THE PROBLEM
Select the lines below containing the word "Kayaking".

------------------------------------

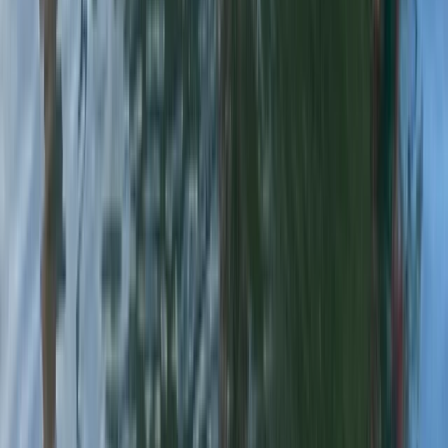
★
4.8
(
4
)
Kayaking
White Water Kayaking Session in Chester
From
£
45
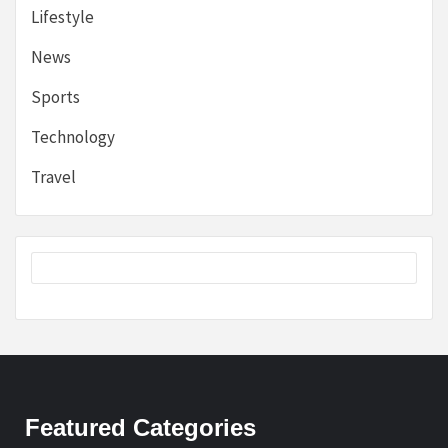
Lifestyle
News
Sports
Technology
Travel
Featured Categories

------------------------------------

OUTPUT OF THE EXERCISE
Kayaking
White Water Kayaking Session in Chester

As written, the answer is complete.